Quand je l’avais interrogée la première fois à ce sujet, la ministre Marghem m’avait avoué ne pas comprendre le texte qu’elle avait reçu des services diplomatiques. Près de deux mois plus tard, elle me répète la même chose. Cette fois, difficile de lui laisser le bénéfice du doute… Je crains très fort que la Belgique, et c’est pour le moins interpellant, n’ait aucune position stratégique quant à la fin des investissements dans les énergies fossiles et le nucléaire.
Il faut dire que la Belgique pourrait toujours être attaquée devant des tribunaux d’arbitrage par des investisseurs dans les énergies fossiles et nucléaire ! Comme l’admet le Ministre Henry au Parlement de Wallonie, « ce mécanisme de règlement des différends permet que des entreprises du secteur fossile puissent attaquer des pays qui veulent se dégager du nucléaire ou du charbon ou qui souhaitent maîtriser les prix énergétiques dans un souci de cohésion sociale. » Pis, certains Etats membres européens contournent même les impulsions climatiques européennes, ce qui est un souci en soi !

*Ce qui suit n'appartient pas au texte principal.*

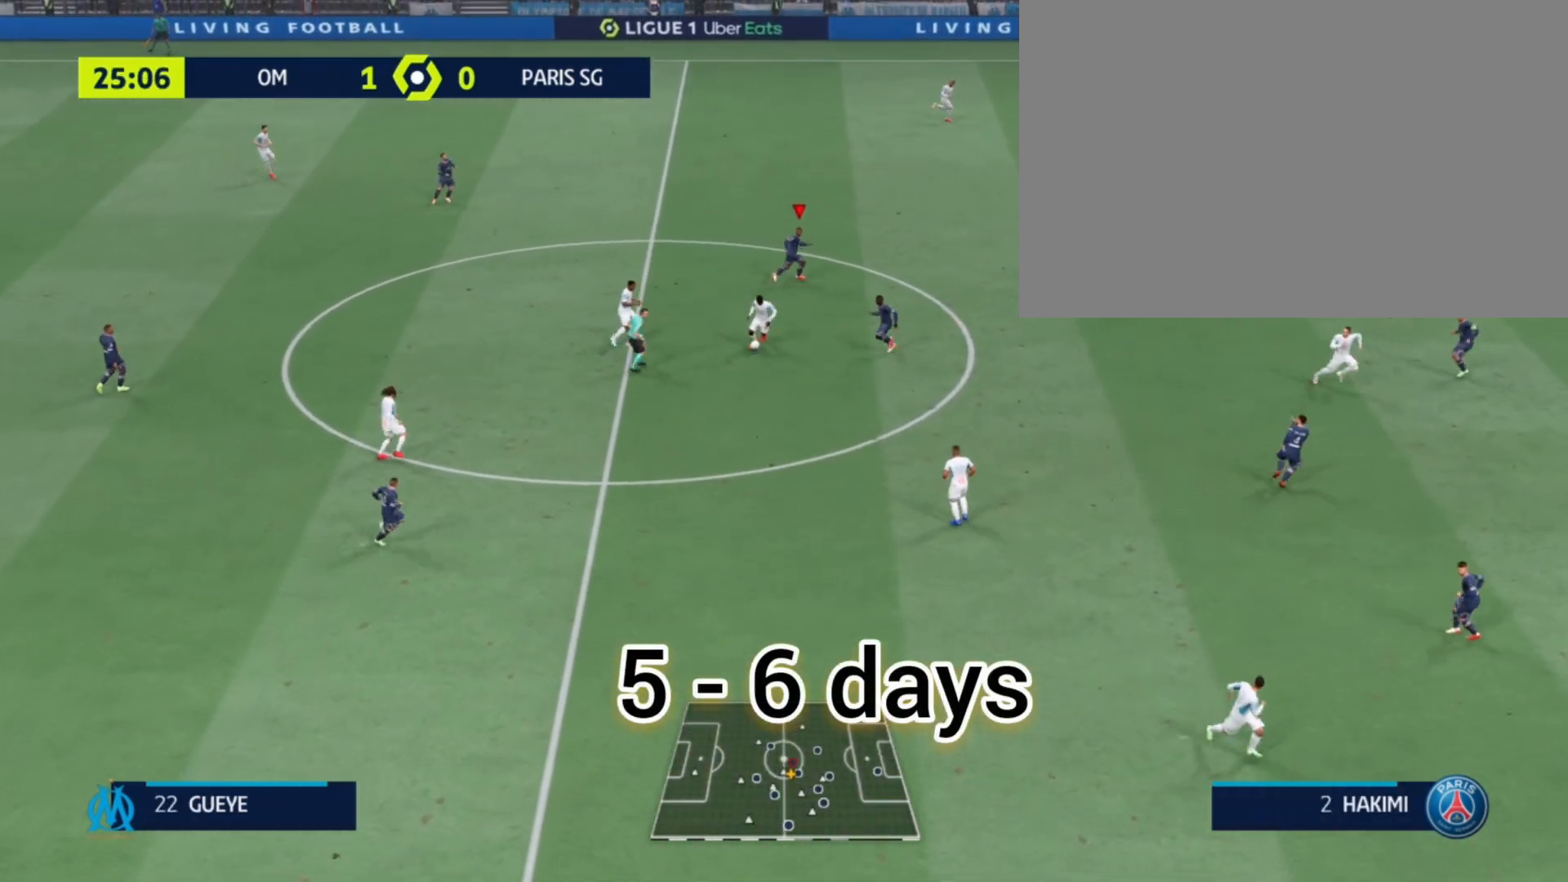
{"buttons": [], "left_stick": "center", "right_stick": "center", "events": [[33, "right_stick", "center"]]}
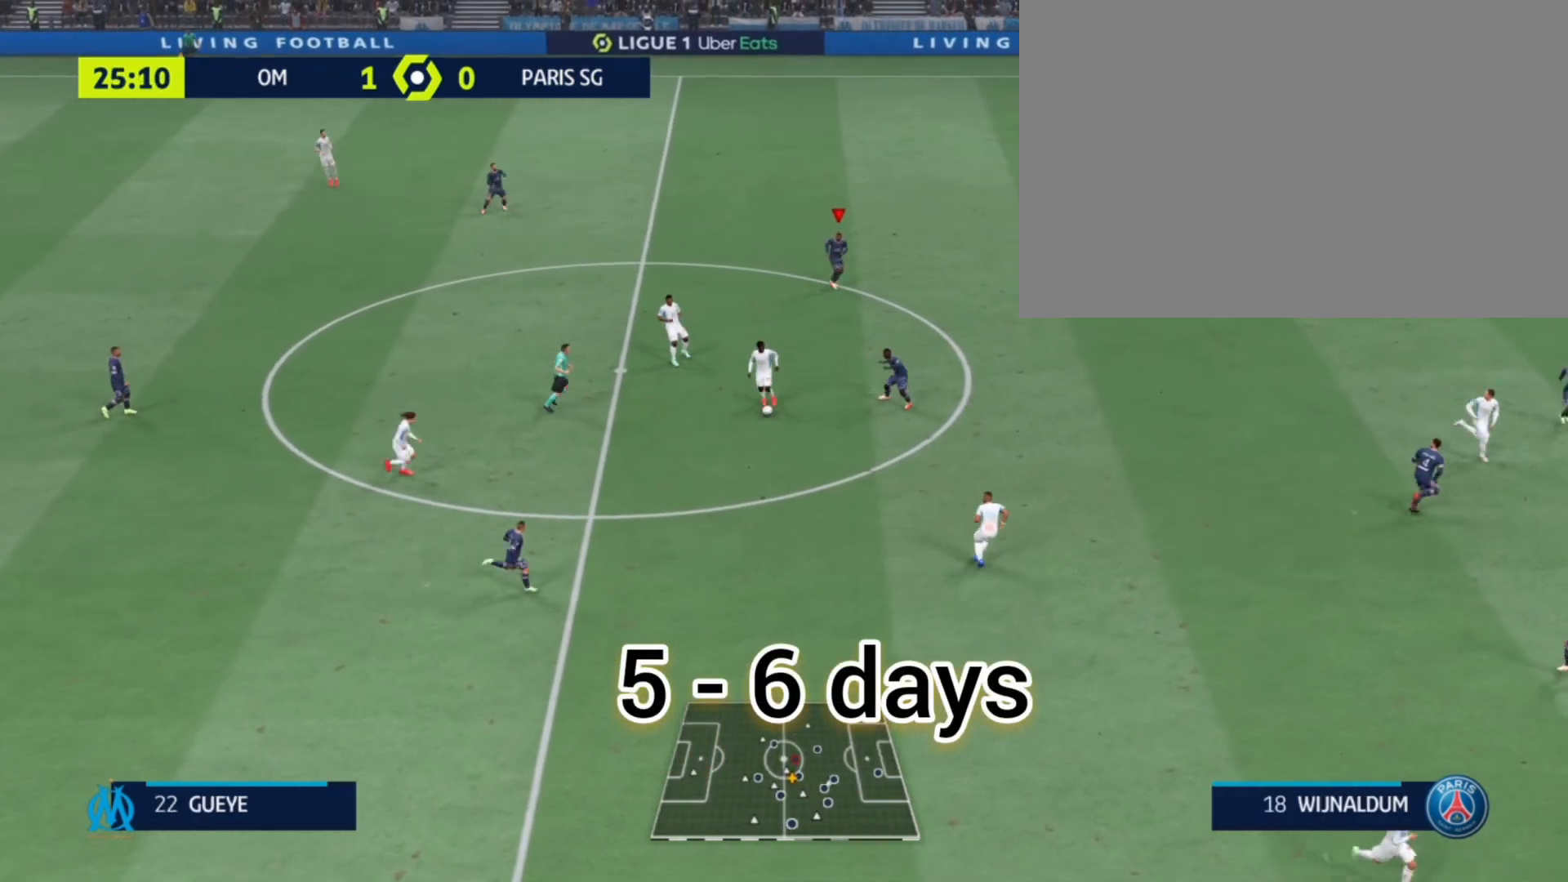
{"buttons": [], "left_stick": "center", "right_stick": "center", "events": [[333, "right_stick", "down"], [500, "right_stick", "center"]]}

Ce 12 décembre s’ouvrent donc des négociations, préparées depuis 2018, sur ce Traité. Négociations que le Ministre Henry, par le biais de l’administration wallonne, entend suivre de près tout en défendant une position volontariste protégeant l’ensemble des engagements liés à l’Accord de Paris. J’attends la même position volontariste du gouvernement fédéral, qu’il rejoigne la coalition des pays « climato-responsables ». C’est pourquoi j’interpellerai à nouveau, une troisième fois s’il le faut, la Ministre à cet égard lors de la prochaine commission.